Right now, all we seem to be able to do is manually kill every active session via the Redis CLI every time we update the JVM or a related Spring class. This is pretty hideous in a multi-instance rolling update environment.
@spazbob We have the same issue. The solution depends on which versions you are using, but if you are using newer versions, then you can configure a SessionRepositoryCustomizer bean to override the serializer with something a bit safer.
So when the sessionid is looked up, if it can't be deserialized then it just returns null. Which will mean they end up with a new session. Be aware that depending on how your rollout works, you could kick out users more than once if they could bounce between new and old versions. On my list is to convert either the whole session to a JSON object, or change our code so the session contains the absolute minimum, and everything else for the user is stored in a Spring Cache (still backed by Redis), and set that serializer to use JSON. Both are a lot of analysis and work though.

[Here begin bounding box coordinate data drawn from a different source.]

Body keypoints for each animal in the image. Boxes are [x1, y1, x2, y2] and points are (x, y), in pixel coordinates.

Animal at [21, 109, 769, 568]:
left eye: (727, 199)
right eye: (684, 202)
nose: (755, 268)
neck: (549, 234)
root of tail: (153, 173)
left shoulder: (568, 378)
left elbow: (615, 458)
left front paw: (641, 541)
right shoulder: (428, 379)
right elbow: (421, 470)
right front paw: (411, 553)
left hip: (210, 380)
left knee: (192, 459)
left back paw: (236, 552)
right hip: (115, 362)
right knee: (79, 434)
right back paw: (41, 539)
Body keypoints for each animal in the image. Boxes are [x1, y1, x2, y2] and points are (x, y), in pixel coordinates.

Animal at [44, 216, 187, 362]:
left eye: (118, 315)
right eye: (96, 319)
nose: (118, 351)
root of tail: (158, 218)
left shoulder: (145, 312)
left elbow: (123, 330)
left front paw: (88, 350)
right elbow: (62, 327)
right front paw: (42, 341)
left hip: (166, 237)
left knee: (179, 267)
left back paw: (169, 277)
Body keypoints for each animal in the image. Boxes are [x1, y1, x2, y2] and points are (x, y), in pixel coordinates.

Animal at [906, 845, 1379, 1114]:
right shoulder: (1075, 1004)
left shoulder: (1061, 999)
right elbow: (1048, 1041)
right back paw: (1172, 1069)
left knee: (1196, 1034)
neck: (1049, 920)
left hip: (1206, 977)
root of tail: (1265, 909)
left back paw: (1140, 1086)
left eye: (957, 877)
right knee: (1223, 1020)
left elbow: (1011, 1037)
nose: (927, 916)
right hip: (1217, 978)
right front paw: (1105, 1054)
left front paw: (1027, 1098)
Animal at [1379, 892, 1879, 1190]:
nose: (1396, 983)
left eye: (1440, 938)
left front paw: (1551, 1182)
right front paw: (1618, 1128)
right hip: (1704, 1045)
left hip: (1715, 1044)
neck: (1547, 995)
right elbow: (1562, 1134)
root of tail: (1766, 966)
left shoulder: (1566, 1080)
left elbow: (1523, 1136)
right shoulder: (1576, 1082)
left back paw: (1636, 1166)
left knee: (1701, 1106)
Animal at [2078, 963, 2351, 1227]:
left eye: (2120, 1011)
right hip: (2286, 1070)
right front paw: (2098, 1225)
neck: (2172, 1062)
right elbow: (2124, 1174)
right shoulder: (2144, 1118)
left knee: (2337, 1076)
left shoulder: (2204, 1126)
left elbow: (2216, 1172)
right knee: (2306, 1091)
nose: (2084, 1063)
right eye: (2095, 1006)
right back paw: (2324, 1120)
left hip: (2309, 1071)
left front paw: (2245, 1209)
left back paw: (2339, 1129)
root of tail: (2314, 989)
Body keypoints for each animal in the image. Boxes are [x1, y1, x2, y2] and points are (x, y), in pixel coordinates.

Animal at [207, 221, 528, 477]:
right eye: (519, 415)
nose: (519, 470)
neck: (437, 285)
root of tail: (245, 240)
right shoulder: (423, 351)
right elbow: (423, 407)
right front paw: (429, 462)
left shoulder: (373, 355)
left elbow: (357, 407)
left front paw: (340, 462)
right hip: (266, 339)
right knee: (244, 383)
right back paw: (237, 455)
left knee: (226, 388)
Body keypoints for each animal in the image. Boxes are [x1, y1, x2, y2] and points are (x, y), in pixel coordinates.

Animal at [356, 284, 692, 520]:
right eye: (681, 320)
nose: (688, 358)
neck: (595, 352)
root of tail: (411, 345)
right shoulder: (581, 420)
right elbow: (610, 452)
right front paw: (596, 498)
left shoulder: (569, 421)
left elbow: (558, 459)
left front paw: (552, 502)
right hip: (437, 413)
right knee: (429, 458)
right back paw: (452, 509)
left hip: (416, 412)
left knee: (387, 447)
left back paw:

private RedisSerializer<Object> safeJavaSerializer() {
RedisSerializer<Object> java = RedisSerializer.java(getClass().getClassLoader());
return new RedisSerializer() {
@Override
public byte[] serialize(Object o) throws SerializationException {
return java.serialize(o);
}
// In case of a version change, we just evict the value from the cache.
@Override
public Object deserialize(byte[] bytes) throws SerializationException {
try {
return java.deserialize(bytes);
} catch (SerializationException ignored) {
}
return null;
}
};
}
@Bean
public org.springframework.session.config.SessionRepositoryCustomizer custom(){
return (SessionRepositoryCustomizer<RedisIndexedSessionRepository>) sessionRepository -> {
RedisOperations<Object, Object> sessionRedisOperations = sessionRepository.getSessionRedisOperations();
((RedisTemplate)sessionRedisOperations).setHashValueSerializer(safeJavaSerializer());
};
}
Too bad this issue has been removed from the backlog. I'm sure lots of people regularly end up in a situation where sessions stored in the database "unexplicably" become invalid, for example due to an upgrade of the Spring libraries. In combination with https://github.com/spring-projects/spring-session/issues/1913 that has also stalled, the current state of affairs out of the box is suboptimal (tip for onlookers: use JSON serialization).
Too bad this issue has been removed from the backlog. I'm sure lots of people regularly end up in a situation where sessions stored in the database "unexplicably" become invalid, for example due to an upgrade of the Spring libraries. In combination with #1913 that has also stalled, the current state of affairs out of the box is suboptimal (tip for onlookers: use JSON serialization).
with JSON I had a problem instantiating the Authentication object, did you find any workaround?